No groups of buildings are in their way more charming or more impregnated with human associations than the famous episcopal foundation of St. Cross—an asylum of peace and rest, comfort and repose, to those who find shelter within its ancient walls, and a standing monument to the memory of the pious Henry de Blois and the princely churchman, Cardinal Beaufort. Winchester, like many an English city, would be shorn of much of its interest were this benevolent institution to be removed. The general air of peace and quietude, the grass-bordered walks, the stately church, all contribute to convey an appeal which is almost sacred in its simple eloquence. In the words of one who loved it well: "No one can pass its threshold without feeling himself landed, as it were, in another age. The ancient features of the building, the noble gateway, the quadrangle, the common refectory, the cloister, and, rising above all, the lofty and massive pile of the venerable church, the uniform garb and reverend mien of the aged brethren, the common provision for their declining years, the dole at the gatehouse, all lead back our thoughts to days when men gave their best to God's honour, and looked on what was done to His poor as done to Himself, and were as lavish of architectural beauty on what modern habits might deem a receptacle for beggars, as on the noblest of royal palaces. It seems a place where no worldly thought, no pride, or passion, or irreverence could enter; a spot where, as a modern writer has beautifully expressed it, a good man, might he make his choice, would wish to die."
The country around this beautiful city by the Itchen is full of quiet charm, for life's ever-changing drama has but one and the same background. The actors come and go, but the stage remains much the same, and the devotions, the meditations, and the acts of men who lived centuries ago were set in the amphitheatre of the same green hills, and took place beside the same winding river as those we gaze upon to-day.

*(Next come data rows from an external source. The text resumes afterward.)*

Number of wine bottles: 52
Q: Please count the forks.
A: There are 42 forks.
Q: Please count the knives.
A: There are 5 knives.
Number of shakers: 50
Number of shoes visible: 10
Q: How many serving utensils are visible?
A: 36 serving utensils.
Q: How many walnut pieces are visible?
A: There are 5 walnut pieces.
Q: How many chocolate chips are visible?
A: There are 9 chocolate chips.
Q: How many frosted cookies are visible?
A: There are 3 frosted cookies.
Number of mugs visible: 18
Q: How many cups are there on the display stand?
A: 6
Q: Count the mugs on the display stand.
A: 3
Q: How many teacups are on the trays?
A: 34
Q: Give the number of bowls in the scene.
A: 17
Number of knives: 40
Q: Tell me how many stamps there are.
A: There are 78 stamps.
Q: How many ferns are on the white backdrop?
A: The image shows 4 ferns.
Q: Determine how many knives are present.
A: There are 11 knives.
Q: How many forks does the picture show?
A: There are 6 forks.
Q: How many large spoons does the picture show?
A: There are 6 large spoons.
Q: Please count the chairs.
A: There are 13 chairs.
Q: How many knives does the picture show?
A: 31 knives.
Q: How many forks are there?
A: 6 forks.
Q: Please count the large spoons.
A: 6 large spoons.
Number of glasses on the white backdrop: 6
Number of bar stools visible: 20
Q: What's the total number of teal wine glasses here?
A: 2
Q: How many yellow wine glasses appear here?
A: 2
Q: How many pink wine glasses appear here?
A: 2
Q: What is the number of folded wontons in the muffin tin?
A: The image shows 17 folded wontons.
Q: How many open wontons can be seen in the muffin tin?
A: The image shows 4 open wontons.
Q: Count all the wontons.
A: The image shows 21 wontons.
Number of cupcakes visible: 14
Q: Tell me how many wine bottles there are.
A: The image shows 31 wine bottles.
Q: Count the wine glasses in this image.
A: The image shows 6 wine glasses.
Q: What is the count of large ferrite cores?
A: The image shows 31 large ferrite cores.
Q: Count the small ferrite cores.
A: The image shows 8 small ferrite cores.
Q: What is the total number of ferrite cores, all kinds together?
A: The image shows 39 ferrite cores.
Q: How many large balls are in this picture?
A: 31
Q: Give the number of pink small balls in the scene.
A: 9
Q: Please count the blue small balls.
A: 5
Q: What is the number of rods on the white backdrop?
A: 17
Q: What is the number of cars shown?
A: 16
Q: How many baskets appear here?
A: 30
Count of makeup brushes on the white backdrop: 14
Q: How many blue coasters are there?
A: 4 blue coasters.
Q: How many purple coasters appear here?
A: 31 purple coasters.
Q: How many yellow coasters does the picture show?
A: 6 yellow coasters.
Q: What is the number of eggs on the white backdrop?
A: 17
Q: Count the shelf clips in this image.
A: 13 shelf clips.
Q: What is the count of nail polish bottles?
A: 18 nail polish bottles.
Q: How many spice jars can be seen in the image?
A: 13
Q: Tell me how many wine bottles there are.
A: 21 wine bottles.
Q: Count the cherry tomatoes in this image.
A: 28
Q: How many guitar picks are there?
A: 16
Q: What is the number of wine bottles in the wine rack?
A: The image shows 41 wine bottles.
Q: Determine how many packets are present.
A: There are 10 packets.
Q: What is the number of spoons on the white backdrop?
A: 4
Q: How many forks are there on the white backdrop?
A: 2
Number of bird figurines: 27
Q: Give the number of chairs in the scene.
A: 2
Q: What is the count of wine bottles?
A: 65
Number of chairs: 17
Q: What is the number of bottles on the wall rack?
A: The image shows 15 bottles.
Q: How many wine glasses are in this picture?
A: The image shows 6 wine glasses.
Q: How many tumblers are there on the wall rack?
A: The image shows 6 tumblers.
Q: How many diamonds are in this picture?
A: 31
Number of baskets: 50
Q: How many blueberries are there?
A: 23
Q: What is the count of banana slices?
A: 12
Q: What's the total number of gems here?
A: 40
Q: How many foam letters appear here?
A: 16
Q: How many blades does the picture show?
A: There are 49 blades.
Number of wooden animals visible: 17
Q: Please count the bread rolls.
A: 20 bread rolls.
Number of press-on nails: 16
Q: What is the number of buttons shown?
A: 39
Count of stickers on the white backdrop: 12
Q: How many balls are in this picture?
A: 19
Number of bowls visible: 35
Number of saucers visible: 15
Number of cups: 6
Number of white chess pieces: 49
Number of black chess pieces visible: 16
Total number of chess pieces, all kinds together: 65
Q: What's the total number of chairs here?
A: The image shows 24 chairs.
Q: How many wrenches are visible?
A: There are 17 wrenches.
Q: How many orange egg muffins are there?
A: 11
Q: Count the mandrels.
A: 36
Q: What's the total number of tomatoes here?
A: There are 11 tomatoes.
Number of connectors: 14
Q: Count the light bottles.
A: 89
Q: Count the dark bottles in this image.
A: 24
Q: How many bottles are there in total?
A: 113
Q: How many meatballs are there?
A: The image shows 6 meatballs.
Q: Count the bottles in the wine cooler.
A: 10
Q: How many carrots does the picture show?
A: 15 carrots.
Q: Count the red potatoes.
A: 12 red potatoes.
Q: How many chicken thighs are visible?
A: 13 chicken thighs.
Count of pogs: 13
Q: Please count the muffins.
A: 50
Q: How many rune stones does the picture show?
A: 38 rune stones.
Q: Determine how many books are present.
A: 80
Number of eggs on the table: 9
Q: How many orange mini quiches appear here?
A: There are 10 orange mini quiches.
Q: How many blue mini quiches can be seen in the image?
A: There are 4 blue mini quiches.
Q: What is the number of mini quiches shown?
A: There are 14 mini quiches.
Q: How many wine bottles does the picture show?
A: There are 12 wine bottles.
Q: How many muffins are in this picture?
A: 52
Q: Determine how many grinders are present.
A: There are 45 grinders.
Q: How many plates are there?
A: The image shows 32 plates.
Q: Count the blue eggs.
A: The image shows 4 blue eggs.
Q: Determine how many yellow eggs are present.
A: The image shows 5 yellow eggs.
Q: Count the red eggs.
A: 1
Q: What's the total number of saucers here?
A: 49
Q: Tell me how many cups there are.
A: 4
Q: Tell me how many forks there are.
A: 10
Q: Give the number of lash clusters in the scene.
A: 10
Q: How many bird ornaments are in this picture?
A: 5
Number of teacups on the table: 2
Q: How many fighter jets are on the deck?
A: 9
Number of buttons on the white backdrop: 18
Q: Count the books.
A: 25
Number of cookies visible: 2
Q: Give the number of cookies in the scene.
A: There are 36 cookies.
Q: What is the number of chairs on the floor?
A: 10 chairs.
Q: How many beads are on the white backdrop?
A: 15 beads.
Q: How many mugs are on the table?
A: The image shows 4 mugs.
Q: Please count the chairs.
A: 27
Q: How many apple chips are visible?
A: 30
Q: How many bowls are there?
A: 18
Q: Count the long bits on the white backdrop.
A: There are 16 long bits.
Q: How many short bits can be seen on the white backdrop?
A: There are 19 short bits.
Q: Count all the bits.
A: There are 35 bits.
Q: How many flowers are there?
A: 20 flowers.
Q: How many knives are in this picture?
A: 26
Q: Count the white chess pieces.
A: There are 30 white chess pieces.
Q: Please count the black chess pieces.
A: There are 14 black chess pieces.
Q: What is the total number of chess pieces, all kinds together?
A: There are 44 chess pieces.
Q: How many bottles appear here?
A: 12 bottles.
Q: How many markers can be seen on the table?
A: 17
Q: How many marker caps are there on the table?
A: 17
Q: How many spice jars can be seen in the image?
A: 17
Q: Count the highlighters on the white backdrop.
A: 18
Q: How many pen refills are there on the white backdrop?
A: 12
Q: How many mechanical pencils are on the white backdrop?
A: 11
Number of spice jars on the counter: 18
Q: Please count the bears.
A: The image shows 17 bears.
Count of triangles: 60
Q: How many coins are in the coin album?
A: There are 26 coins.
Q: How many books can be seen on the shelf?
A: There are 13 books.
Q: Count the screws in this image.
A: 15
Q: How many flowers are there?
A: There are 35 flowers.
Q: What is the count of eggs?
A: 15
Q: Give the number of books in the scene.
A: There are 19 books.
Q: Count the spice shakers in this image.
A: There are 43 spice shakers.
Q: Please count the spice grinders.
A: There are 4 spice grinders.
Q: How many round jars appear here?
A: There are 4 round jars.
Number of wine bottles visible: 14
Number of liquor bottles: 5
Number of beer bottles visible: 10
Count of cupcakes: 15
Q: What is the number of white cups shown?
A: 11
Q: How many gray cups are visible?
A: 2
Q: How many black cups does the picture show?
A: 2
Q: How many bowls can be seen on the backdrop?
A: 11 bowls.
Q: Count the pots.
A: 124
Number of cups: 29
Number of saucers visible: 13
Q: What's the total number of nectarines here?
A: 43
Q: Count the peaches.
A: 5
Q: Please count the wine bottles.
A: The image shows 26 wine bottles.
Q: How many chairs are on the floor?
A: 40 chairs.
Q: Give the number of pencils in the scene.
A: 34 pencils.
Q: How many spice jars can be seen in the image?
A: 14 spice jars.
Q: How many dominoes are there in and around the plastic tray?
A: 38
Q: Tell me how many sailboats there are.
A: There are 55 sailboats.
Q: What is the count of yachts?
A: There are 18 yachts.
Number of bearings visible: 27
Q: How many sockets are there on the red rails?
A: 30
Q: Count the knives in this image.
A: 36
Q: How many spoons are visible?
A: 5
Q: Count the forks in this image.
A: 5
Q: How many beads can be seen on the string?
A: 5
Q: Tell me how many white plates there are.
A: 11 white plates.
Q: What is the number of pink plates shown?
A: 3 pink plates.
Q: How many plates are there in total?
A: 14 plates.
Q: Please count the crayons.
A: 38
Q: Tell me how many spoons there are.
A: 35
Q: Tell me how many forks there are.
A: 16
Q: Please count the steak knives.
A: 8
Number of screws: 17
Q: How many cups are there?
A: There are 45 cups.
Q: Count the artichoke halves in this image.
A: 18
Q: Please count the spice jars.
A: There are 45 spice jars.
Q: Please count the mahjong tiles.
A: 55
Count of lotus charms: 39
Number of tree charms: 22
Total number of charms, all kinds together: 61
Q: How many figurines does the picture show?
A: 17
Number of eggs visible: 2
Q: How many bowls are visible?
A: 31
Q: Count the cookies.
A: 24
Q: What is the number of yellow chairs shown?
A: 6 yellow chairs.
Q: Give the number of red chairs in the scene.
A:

Literature, too, has worthy names here in Izaak Walton and Jane Austen, both of whom lie buried in the cathedral; while the house at Winchester in which the author of Persuasion lived, for a brief period before her death, stands beyond the college gate. Above the door is a wooden tablet recording that here Jane Austen spent her last days, dying July 18, 1817. She had previously resided at Chawton for some eight years, but her house in the village is now a Workmen's Club. At the same time, Chawton is a pretty little spot, watered by land springs, known locally as "lavants"; while some few miles away is Farrington, where Gilbert White, of "Selborne" fame, was curate.
Other literary associations of the Winchester country are those furnished by Hursley, where John Keble was vicar; by Otterbourne, the home for many years of Charlotte Yonge; and by Eversley, where Winchester's immortal son, Charles Kingsley, lies buried.
Each succeeding visit to Winchester can only strengthen one's love for the city, and one's reverence for the Cathedral in its midst. Our pilgrimage of Winchester the beautiful is over.